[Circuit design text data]
Start of Block
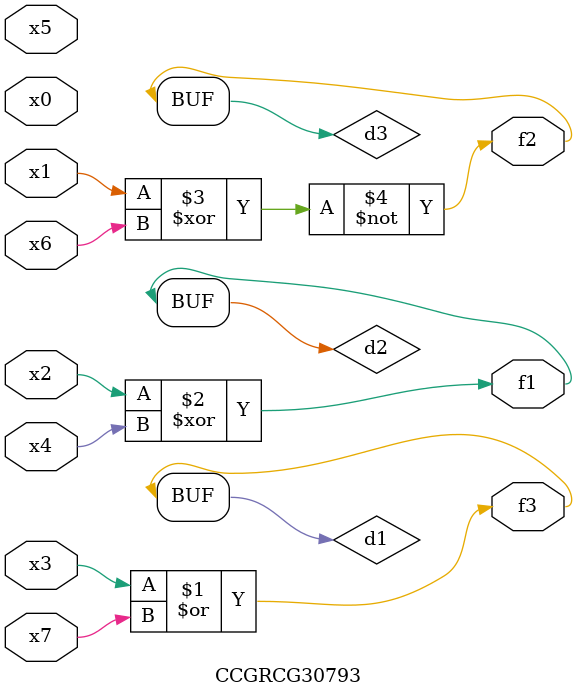
<source format=v>
module CCGRCG30793(
	input x0, x1, x2, x3, x4, x5, x6, x7,
	output f1, f2, f3
);

	wire d1, d2, d3;

	or (d1, x3, x7);
	xor (d2, x2, x4);
	xnor (d3, x1, x6);
	assign f1 = d2;
	assign f2 = d3;
	assign f3 = d1;
endmodule

</source>
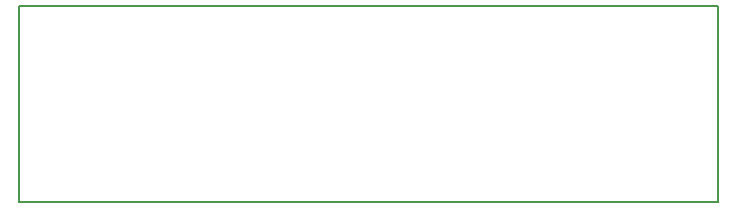
<source format=gbo>
G04 MADE WITH FRITZING*
G04 WWW.FRITZING.ORG*
G04 DOUBLE SIDED*
G04 HOLES PLATED*
G04 CONTOUR ON CENTER OF CONTOUR VECTOR*
%ASAXBY*%
%FSLAX23Y23*%
%MOIN*%
%OFA0B0*%
%SFA1.0B1.0*%
%ADD10R,2.339950X0.660629X2.323950X0.644629*%
%ADD11C,0.008000*%
%LNSILK0*%
G90*
G70*
G54D11*
X4Y657D02*
X2336Y657D01*
X2336Y4D01*
X4Y4D01*
X4Y657D01*
D02*
G04 End of Silk0*
M02*
</source>
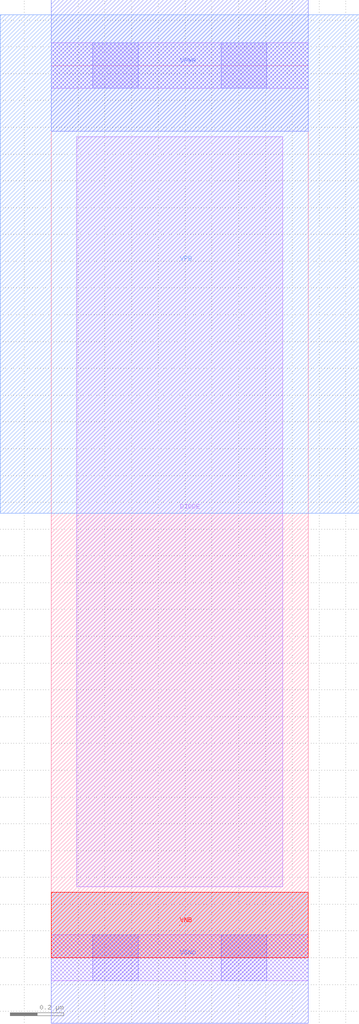
<source format=lef>
# Copyright 2020 The SkyWater PDK Authors
#
# Licensed under the Apache License, Version 2.0 (the "License");
# you may not use this file except in compliance with the License.
# You may obtain a copy of the License at
#
#     https://www.apache.org/licenses/LICENSE-2.0
#
# Unless required by applicable law or agreed to in writing, software
# distributed under the License is distributed on an "AS IS" BASIS,
# WITHOUT WARRANTIES OR CONDITIONS OF ANY KIND, either express or implied.
# See the License for the specific language governing permissions and
# limitations under the License.
#
# SPDX-License-Identifier: Apache-2.0

VERSION 5.7 ;
  NOWIREEXTENSIONATPIN ON ;
  DIVIDERCHAR "/" ;
  BUSBITCHARS "[]" ;
MACRO sky130_fd_sc_ms__diode_2
  CLASS CORE ANTENNACELL ;
  FOREIGN scs8ms_diode_2 ;
  ORIGIN  0.000000  0.000000 ;
  SIZE  0.960000 BY  3.330000 ;
  SYMMETRY X Y ;
  SITE unit ;
  PIN DIODE
    ANTENNADIFFAREA  0.641700 ;
    ANTENNAGATEAREA  0.641700 ;
    DIRECTION INPUT ;
    USE SIGNAL ;
    PORT
      LAYER li1 ;
        RECT 0.095000 0.265000 0.865000 3.065000 ;
    END
  END DIODE
  PIN VGND
    DIRECTION INOUT ;
    SHAPE ABUTMENT ;
    USE GROUND ;
    PORT
      LAYER met1 ;
        RECT 0.000000 -0.245000 0.960000 0.245000 ;
    END
  END VGND
  PIN VNB
    DIRECTION INOUT ;
    USE GROUND ;
    PORT
      LAYER pwell ;
        RECT 0.000000 0.000000 0.960000 0.245000 ;
    END
  END VNB
  PIN VPB
    DIRECTION INOUT ;
    USE POWER ;
    PORT
      LAYER nwell ;
        RECT -0.190000 1.660000 1.150000 3.520000 ;
    END
  END VPB
  PIN VPWR
    DIRECTION INOUT ;
    SHAPE ABUTMENT ;
    USE POWER ;
    PORT
      LAYER met1 ;
        RECT 0.000000 3.085000 0.960000 3.575000 ;
    END
  END VPWR
  OBS
    LAYER li1 ;
      RECT 0.000000 -0.085000 0.960000 0.085000 ;
      RECT 0.000000  3.245000 0.960000 3.415000 ;
    LAYER mcon ;
      RECT 0.155000 -0.085000 0.325000 0.085000 ;
      RECT 0.155000  3.245000 0.325000 3.415000 ;
      RECT 0.635000 -0.085000 0.805000 0.085000 ;
      RECT 0.635000  3.245000 0.805000 3.415000 ;
  END
END sky130_fd_sc_ms__diode_2
END LIBRARY

</source>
End of Block
▶ _TO DO_
In which lines of the records does the word "under" appear? Copy each of them.

▶ _YOUR RESPONSE_
# Licensed under the Apache License, Version 2.0 (the "License");
# distributed under the License is distributed on an "AS IS" BASIS,
# limitations under the License.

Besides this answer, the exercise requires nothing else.